__Stored data__.
[Start of Attachment]
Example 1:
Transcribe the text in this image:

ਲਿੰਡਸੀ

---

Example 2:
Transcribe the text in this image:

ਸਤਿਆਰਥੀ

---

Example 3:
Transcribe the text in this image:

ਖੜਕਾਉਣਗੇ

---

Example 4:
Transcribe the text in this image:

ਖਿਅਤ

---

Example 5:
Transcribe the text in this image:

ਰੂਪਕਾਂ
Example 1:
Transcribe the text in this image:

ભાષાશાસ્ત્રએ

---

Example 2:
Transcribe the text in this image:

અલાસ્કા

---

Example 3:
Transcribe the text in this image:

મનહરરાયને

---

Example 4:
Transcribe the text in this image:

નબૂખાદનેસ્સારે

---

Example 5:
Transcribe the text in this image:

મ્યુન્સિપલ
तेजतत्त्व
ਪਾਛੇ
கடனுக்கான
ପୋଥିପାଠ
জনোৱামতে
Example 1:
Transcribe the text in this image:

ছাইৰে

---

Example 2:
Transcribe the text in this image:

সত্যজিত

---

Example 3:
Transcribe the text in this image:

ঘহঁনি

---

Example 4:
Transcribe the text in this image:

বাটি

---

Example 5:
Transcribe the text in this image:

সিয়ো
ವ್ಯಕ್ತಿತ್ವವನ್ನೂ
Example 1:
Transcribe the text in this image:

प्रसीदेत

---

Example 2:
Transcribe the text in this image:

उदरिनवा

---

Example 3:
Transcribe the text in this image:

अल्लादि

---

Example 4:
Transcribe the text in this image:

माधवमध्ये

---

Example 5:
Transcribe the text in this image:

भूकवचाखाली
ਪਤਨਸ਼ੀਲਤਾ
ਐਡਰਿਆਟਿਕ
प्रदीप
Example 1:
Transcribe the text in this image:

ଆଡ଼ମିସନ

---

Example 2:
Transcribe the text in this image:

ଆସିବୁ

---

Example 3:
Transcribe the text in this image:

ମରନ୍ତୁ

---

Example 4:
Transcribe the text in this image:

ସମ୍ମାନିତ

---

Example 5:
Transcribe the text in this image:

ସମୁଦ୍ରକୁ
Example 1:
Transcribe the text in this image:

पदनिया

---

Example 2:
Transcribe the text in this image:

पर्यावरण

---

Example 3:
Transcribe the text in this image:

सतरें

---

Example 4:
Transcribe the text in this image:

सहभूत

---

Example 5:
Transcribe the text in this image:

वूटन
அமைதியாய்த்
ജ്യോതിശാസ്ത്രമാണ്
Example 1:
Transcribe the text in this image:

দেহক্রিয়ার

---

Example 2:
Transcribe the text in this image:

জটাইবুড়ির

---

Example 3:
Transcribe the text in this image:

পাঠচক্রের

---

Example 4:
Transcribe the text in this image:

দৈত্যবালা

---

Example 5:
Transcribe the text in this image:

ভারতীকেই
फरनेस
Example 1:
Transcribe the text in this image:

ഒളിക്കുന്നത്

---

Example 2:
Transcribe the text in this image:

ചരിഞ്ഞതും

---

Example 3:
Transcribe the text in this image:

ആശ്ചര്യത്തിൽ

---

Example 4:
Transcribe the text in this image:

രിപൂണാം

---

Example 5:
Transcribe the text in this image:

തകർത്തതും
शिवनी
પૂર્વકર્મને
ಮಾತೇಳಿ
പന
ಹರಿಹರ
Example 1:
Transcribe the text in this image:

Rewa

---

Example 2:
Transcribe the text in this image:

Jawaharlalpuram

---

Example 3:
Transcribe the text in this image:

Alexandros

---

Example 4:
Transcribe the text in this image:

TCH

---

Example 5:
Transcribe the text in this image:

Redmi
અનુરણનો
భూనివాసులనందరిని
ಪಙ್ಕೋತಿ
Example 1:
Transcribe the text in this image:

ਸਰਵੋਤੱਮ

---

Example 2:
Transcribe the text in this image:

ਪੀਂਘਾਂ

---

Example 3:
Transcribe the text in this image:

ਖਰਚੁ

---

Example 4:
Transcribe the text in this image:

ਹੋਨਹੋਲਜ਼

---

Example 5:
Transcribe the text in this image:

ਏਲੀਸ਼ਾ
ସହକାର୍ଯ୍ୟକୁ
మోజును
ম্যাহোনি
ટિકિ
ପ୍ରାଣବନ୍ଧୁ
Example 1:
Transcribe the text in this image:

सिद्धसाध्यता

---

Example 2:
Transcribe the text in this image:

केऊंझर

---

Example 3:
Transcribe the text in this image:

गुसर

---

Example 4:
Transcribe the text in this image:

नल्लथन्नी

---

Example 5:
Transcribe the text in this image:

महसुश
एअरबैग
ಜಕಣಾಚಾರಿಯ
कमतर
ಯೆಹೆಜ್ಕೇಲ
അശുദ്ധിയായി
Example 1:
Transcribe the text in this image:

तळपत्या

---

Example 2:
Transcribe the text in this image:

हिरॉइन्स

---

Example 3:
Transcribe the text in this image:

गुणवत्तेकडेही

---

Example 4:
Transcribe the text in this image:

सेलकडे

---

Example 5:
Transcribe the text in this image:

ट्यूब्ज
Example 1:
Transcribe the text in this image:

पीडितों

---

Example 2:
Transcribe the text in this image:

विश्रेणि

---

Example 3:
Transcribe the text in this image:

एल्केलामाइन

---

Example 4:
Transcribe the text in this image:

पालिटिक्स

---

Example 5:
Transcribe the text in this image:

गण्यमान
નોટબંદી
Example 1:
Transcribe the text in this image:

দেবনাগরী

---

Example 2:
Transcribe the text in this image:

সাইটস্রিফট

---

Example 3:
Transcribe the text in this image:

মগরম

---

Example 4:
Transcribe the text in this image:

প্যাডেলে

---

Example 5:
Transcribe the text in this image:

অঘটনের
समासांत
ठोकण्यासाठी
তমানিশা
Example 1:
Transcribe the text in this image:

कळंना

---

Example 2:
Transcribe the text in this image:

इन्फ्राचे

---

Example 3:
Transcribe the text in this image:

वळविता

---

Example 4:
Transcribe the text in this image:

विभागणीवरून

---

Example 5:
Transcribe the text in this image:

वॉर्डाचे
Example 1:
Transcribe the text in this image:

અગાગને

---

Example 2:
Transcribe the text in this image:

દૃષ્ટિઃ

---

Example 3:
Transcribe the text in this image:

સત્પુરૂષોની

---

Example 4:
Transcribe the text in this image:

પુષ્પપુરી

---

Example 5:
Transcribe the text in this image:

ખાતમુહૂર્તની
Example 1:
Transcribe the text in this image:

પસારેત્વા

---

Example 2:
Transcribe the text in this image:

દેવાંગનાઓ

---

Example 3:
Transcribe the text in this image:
[End of Attachment]
__What is expected__.
Print the data again exactly.

__Task solution__.
Example 1:
Transcribe the text in this image:

ਲਿੰਡਸੀ

---

Example 2:
Transcribe the text in this image:

ਸਤਿਆਰਥੀ

---

Example 3:
Transcribe the text in this image:

ਖੜਕਾਉਣਗੇ

---

Example 4:
Transcribe the text in this image:

ਖਿਅਤ

---

Example 5:
Transcribe the text in this image:

ਰੂਪਕਾਂ
Example 1:
Transcribe the text in this image:

ભાષાશાસ્ત્રએ

---

Example 2:
Transcribe the text in this image:

અલાસ્કા

---

Example 3:
Transcribe the text in this image:

મનહરરાયને

---

Example 4:
Transcribe the text in this image:

નબૂખાદનેસ્સારે

---

Example 5:
Transcribe the text in this image:

મ્યુન્સિપલ
तेजतत्त्व
ਪਾਛੇ
கடனுக்கான
ପୋଥିପାଠ
জনোৱামতে
Example 1:
Transcribe the text in this image:

ছাইৰে

---

Example 2:
Transcribe the text in this image:

সত্যজিত

---

Example 3:
Transcribe the text in this image:

ঘহঁনি

---

Example 4:
Transcribe the text in this image:

বাটি

---

Example 5:
Transcribe the text in this image:

সিয়ো
ವ್ಯಕ್ತಿತ್ವವನ್ನೂ
Example 1:
Transcribe the text in this image:

प्रसीदेत

---

Example 2:
Transcribe the text in this image:

उदरिनवा

---

Example 3:
Transcribe the text in this image:

अल्लादि

---

Example 4:
Transcribe the text in this image:

माधवमध्ये

---

Example 5:
Transcribe the text in this image:

भूकवचाखाली
ਪਤਨਸ਼ੀਲਤਾ
ਐਡਰਿਆਟਿਕ
प्रदीप
Example 1:
Transcribe the text in this image:

ଆଡ଼ମିସନ

---

Example 2:
Transcribe the text in this image:

ଆସିବୁ

---

Example 3:
Transcribe the text in this image:

ମରନ୍ତୁ

---

Example 4:
Transcribe the text in this image:

ସମ୍ମାନିତ

---

Example 5:
Transcribe the text in this image:

ସମୁଦ୍ରକୁ
Example 1:
Transcribe the text in this image:

पदनिया

---

Example 2:
Transcribe the text in this image:

पर्यावरण

---

Example 3:
Transcribe the text in this image:

सतरें

---

Example 4:
Transcribe the text in this image:

सहभूत

---

Example 5:
Transcribe the text in this image:

वूटन
அமைதியாய்த்
ജ്യോതിശാസ്ത്രമാണ്
Example 1:
Transcribe the text in this image:

দেহক্রিয়ার

---

Example 2:
Transcribe the text in this image:

জটাইবুড়ির

---

Example 3:
Transcribe the text in this image:

পাঠচক্রের

---

Example 4:
Transcribe the text in this image:

দৈত্যবালা

---

Example 5:
Transcribe the text in this image:

ভারতীকেই
फरनेस
Example 1:
Transcribe the text in this image:

ഒളിക്കുന്നത്

---

Example 2:
Transcribe the text in this image:

ചരിഞ്ഞതും

---

Example 3:
Transcribe the text in this image:

ആശ്ചര്യത്തിൽ

---

Example 4:
Transcribe the text in this image:

രിപൂണാം

---

Example 5:
Transcribe the text in this image:

തകർത്തതും
शिवनी
પૂર્વકર્મને
ಮಾತೇಳಿ
പന
ಹರಿಹರ
Example 1:
Transcribe the text in this image:

Rewa

---

Example 2:
Transcribe the text in this image:

Jawaharlalpuram

---

Example 3:
Transcribe the text in this image:

Alexandros

---

Example 4:
Transcribe the text in this image:

TCH

---

Example 5:
Transcribe the text in this image:

Redmi
અનુરણનો
భూనివాసులనందరిని
ಪಙ್ಕೋತಿ
Example 1:
Transcribe the text in this image:

ਸਰਵੋਤੱਮ

---

Example 2:
Transcribe the text in this image:

ਪੀਂਘਾਂ

---

Example 3:
Transcribe the text in this image:

ਖਰਚੁ

---

Example 4:
Transcribe the text in this image:

ਹੋਨਹੋਲਜ਼

---

Example 5:
Transcribe the text in this image:

ਏਲੀਸ਼ਾ
ସହକାର୍ଯ୍ୟକୁ
మోజును
ম্যাহোনি
ટિકિ
ପ୍ରାଣବନ୍ଧୁ
Example 1:
Transcribe the text in this image:

सिद्धसाध्यता

---

Example 2:
Transcribe the text in this image:

केऊंझर

---

Example 3:
Transcribe the text in this image:

गुसर

---

Example 4:
Transcribe the text in this image:

नल्लथन्नी

---

Example 5:
Transcribe the text in this image:

महसुश
एअरबैग
ಜಕಣಾಚಾರಿಯ
कमतर
ಯೆಹೆಜ್ಕೇಲ
അശുദ്ധിയായി
Example 1:
Transcribe the text in this image:

तळपत्या

---

Example 2:
Transcribe the text in this image:

हिरॉइन्स

---

Example 3:
Transcribe the text in this image:

गुणवत्तेकडेही

---

Example 4:
Transcribe the text in this image:

सेलकडे

---

Example 5:
Transcribe the text in this image:

ट्यूब्ज
Example 1:
Transcribe the text in this image:

पीडितों

---

Example 2:
Transcribe the text in this image:

विश्रेणि

---

Example 3:
Transcribe the text in this image:

एल्केलामाइन

---

Example 4:
Transcribe the text in this image:

पालिटिक्स

---

Example 5:
Transcribe the text in this image:

गण्यमान
નોટબંદી
Example 1:
Transcribe the text in this image:

দেবনাগরী

---

Example 2:
Transcribe the text in this image:

সাইটস্রিফট

---

Example 3:
Transcribe the text in this image:

মগরম

---

Example 4:
Transcribe the text in this image:

প্যাডেলে

---

Example 5:
Transcribe the text in this image:

অঘটনের
समासांत
ठोकण्यासाठी
তমানিশা
Example 1:
Transcribe the text in this image:

कळंना

---

Example 2:
Transcribe the text in this image:

इन्फ्राचे

---

Example 3:
Transcribe the text in this image:

वळविता

---

Example 4:
Transcribe the text in this image:

विभागणीवरून

---

Example 5:
Transcribe the text in this image:

वॉर्डाचे
Example 1:
Transcribe the text in this image:

અગાગને

---

Example 2:
Transcribe the text in this image:

દૃષ્ટિઃ

---

Example 3:
Transcribe the text in this image:

સત્પુરૂષોની

---

Example 4:
Transcribe the text in this image:

પુષ્પપુરી

---

Example 5:
Transcribe the text in this image:

ખાતમુહૂર્તની
Example 1:
Transcribe the text in this image:

પસારેત્વા

---

Example 2:
Transcribe the text in this image:

દેવાંગનાઓ

---

Example 3:
Transcribe the text in this image:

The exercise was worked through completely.